Den Sport bezeichnet Zoe Albisetti als Verbindungsstimme zu ihrem Körper, «der starke Symptome ausdrückt». Dank dem Sport fühlt sie sich lebendig. Auch harte Einheiten, bei denen sie ihr Limit testet, vermitteln ihr Freude. Und Stolz bereitet ihr, wie sie Möglichkeiten für sich entdeckt hat, um mit ihrer Erkrankung umzugehen, «mich von ihr und dem Blockierenden zu befreien», wie sie sagt. Und so beantwortet sie auch die Frage nach ihrem aktuellen Befinden.

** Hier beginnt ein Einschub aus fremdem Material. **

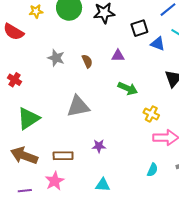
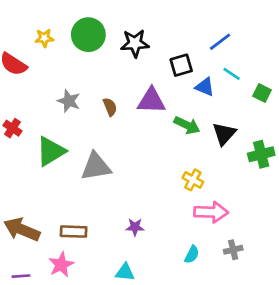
purple triangle: (118, 56) -> (151, 101), size x1.6
green arrow: (128, 88) -> (187, 125), moved
green triangle: (28, 118) -> (51, 151), moved
purple star: (99, 146) -> (135, 227), moved

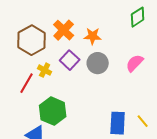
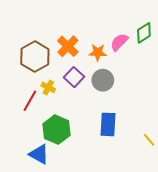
pink semicircle: (135, 63) -> (119, 42), moved
blue rectangle: (118, 123) -> (108, 124), moved

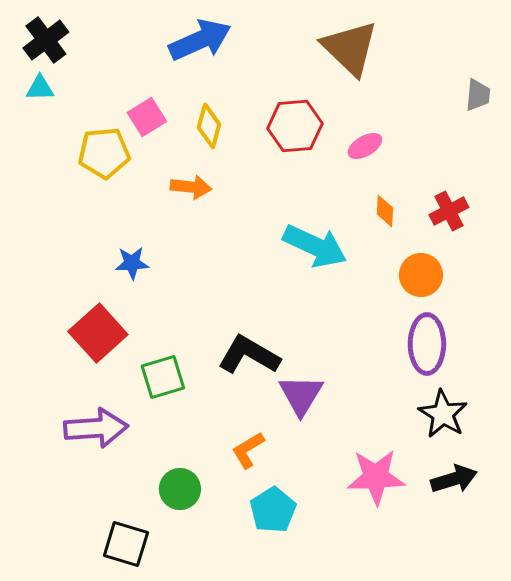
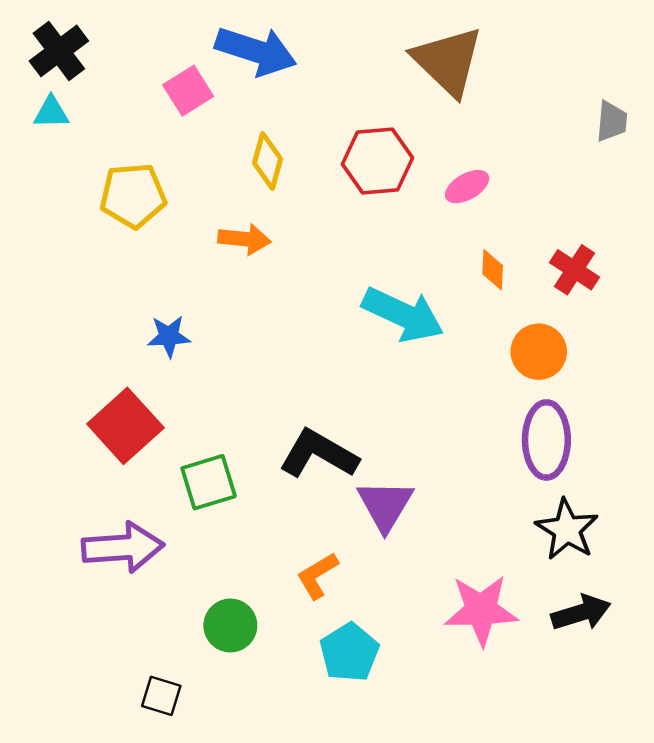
blue arrow: (200, 40) -> (256, 51), turned 42
pink square: (147, 117) -> (188, 91), moved
red cross: (449, 211) -> (575, 270), turned -30
black square: (126, 544) -> (161, 696), size x0.7

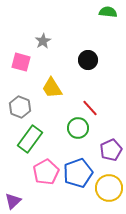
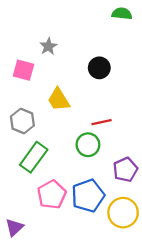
red line: (90, 108) -> (102, 122), turned -60

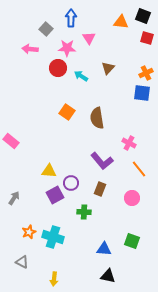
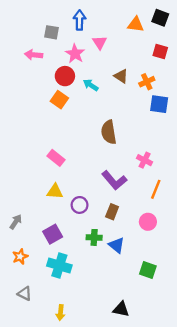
gray square: (46, 29) -> (52, 32), turned -32
red square: (147, 38) -> (160, 51), moved
pink star: (67, 48) -> (75, 54), turned 30
brown triangle: (108, 68) -> (121, 76), turned -40
orange cross: (146, 73) -> (147, 82), moved
orange square: (67, 112) -> (59, 100), moved
pink rectangle: (11, 141) -> (56, 158), moved
orange line: (139, 169) -> (156, 189), turned 60
purple square: (55, 195) -> (53, 234), moved
orange star: (29, 232) -> (20, 257), moved
blue triangle: (104, 249) -> (117, 245), moved, turned 35

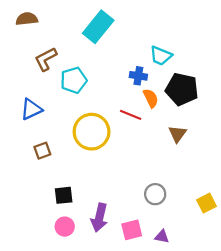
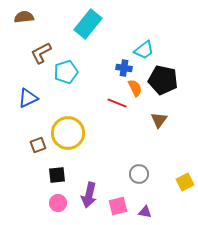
cyan trapezoid: (161, 56) -> (144, 50), turned -60
yellow circle: (92, 132) -> (68, 133), moved
brown square: (42, 151) -> (38, 145), moved

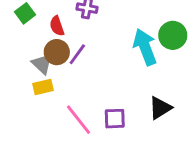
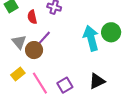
brown circle: (57, 52) -> (34, 50), moved
yellow rectangle: (43, 87) -> (18, 74), moved, turned -32
purple square: (115, 119) -> (65, 85), turned -35

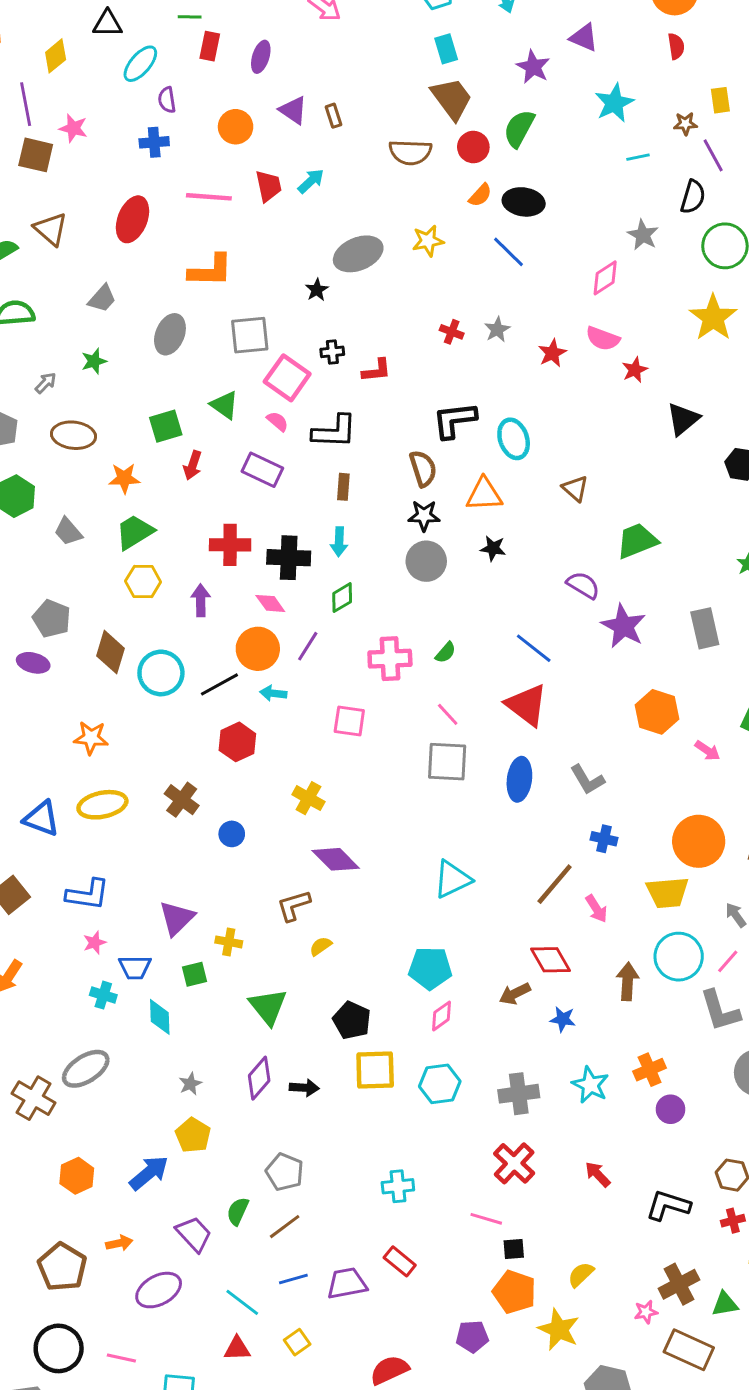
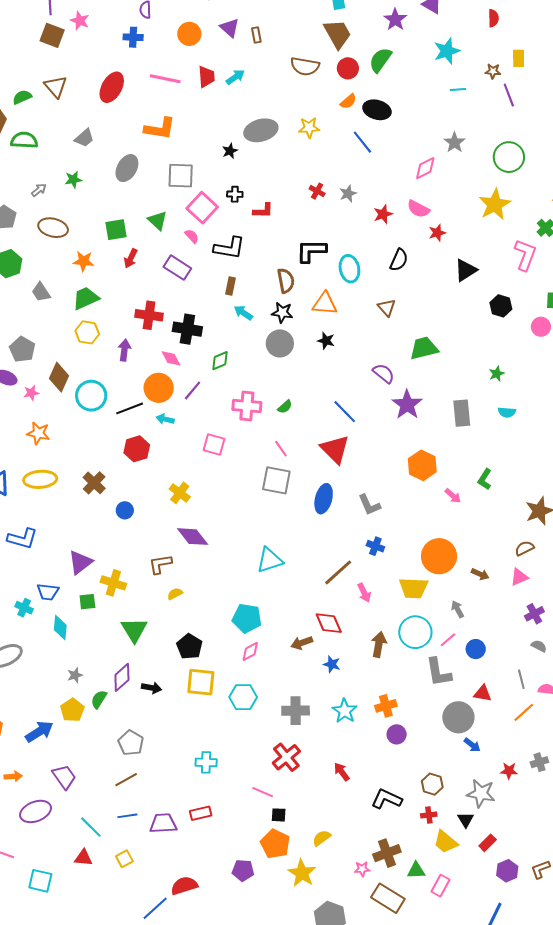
black semicircle: (693, 197) -> (399, 260), moved
cyan arrow: (339, 542) -> (243, 313), moved, turned 114
yellow cross: (229, 942) -> (113, 583), size x1.4
pink star: (95, 943) -> (31, 393), moved
green semicircle: (238, 1211) -> (99, 699), moved
red rectangle: (400, 1261) -> (201, 813), turned -60

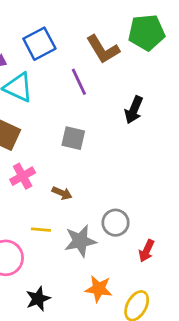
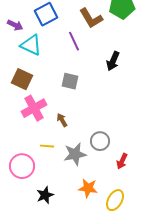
pink cross: (23, 176) -> (34, 108), size x1.4
brown arrow: (62, 193) -> (62, 120), turned -144

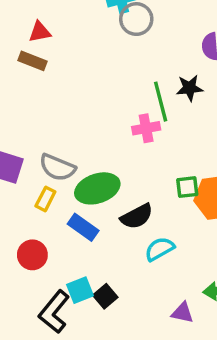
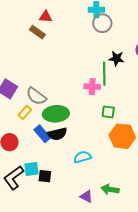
black star: (190, 88) -> (117, 58), moved
green square: (187, 187) -> (108, 112), moved
black semicircle: (137, 216) -> (57, 134), moved
black square: (105, 296) -> (45, 176), turned 32

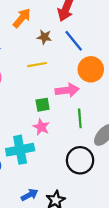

Zum einen: «Ich bin trotz der Krankheit und ihren Tücken sehr glücklich mit meinem Leben, und ich mach alles, damit ich mich aktiv und leistungsfähig fühle.»

Da ist aber auch eine zweite Antwort: «Der Befund des MRI im letzten Jahr ist eindeutig: Die Erosion in meinen Iliosakralgelenken und -knochen ist weiter fortgeschritten. Doch ich glaube an mich, ich verlasse mich auf alternative Therapeuten und Therapien und glaube an die Göttlichkeit – das zählt mehr als alle Statistiken. Ich möchte meine Träume leben.»